SUPR
Latent-Action Model Predictive Control with Online Failure Recovery and Affordance-Aware Planning
Dnr:

NAISS 2025/22-889

Type:

NAISS Small Compute

Principal Investigator:

Victor Aregbede

Affiliation:

Örebro universitet

Start Date:

2025-06-11

End Date:

2026-07-01

Primary Classification:

10210: Artificial Intelligence

Webpage:

Allocation

Abstract

Robotic vision-language-action models such as UniVLA convert camera images and natural-language instructions into high-level, discrete “latent-action” tokens that can be reused across different robot embodiments. Yet current deployments execute those tokens greedily, one step at a time. When an object slips, lighting changes, or an unexpected obstacle appears, the robot has no look-ahead and simply fails. We propose UniVLA-MPC, a control stack that transforms any frozen VLA policy into a real-time model-predictive controller (MPC) that (i) plans several latent moves ahead, (ii) automatically discards physically impossible actions, and (iii) learns online to foresee failure before it happens. The three key ideas are: Fast latent-space planning. Instead of sampling torques in a simulator, we sample short sequences of latent tokens and roll them forward with UniVLA’s own decoder in DINO-v2 feature space. A single modern GPU evaluates tens of thousands of sequences in under 30 ms, enabling a 25 Hz closed loop with no physics engine. Self-supervised affordance filter. Because UniVLA’s decoder was trained only on valid motions, its one-step reconstruction error is low for feasible tokens and high for impossible ones. We keep tokens whose error falls below an adaptive threshold, shrinking the search space by 60–80 % with negligible overhead.

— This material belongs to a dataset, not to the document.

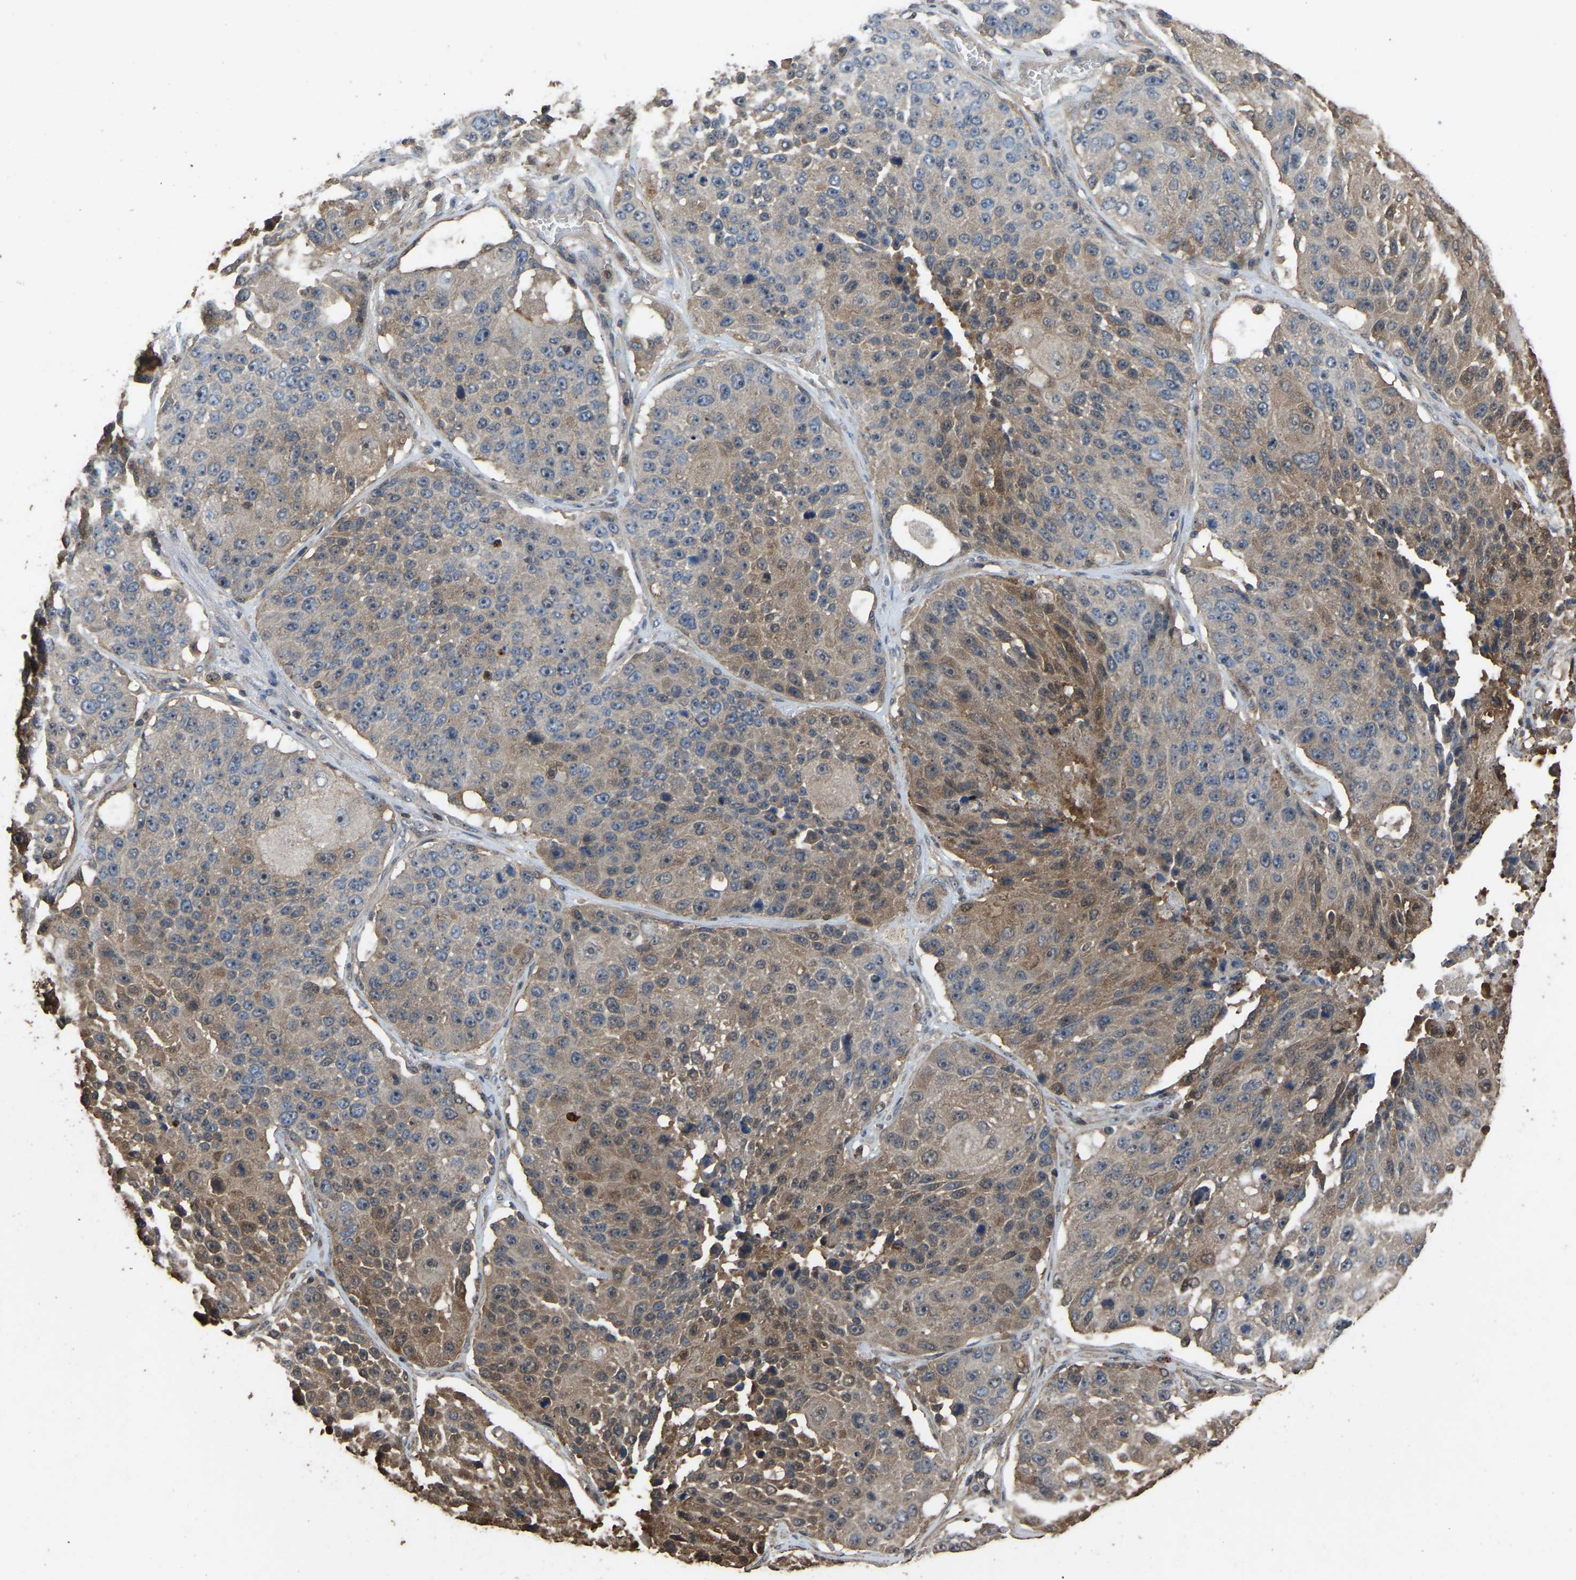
{"staining": {"intensity": "moderate", "quantity": "<25%", "location": "cytoplasmic/membranous"}, "tissue": "lung cancer", "cell_type": "Tumor cells", "image_type": "cancer", "snomed": [{"axis": "morphology", "description": "Squamous cell carcinoma, NOS"}, {"axis": "topography", "description": "Lung"}], "caption": "There is low levels of moderate cytoplasmic/membranous positivity in tumor cells of lung cancer (squamous cell carcinoma), as demonstrated by immunohistochemical staining (brown color).", "gene": "FHIT", "patient": {"sex": "male", "age": 61}}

A subsequent CLIP similarity check keeps only those imagined next frames that are semantically relevant to the language goal. Online failure anticipation. A small value-prediction head is trained in the background from real rollouts via temporal-difference learning. The planner adds this value “tail” to its cost function, so it re-grips or detours before a slip or collision occurs.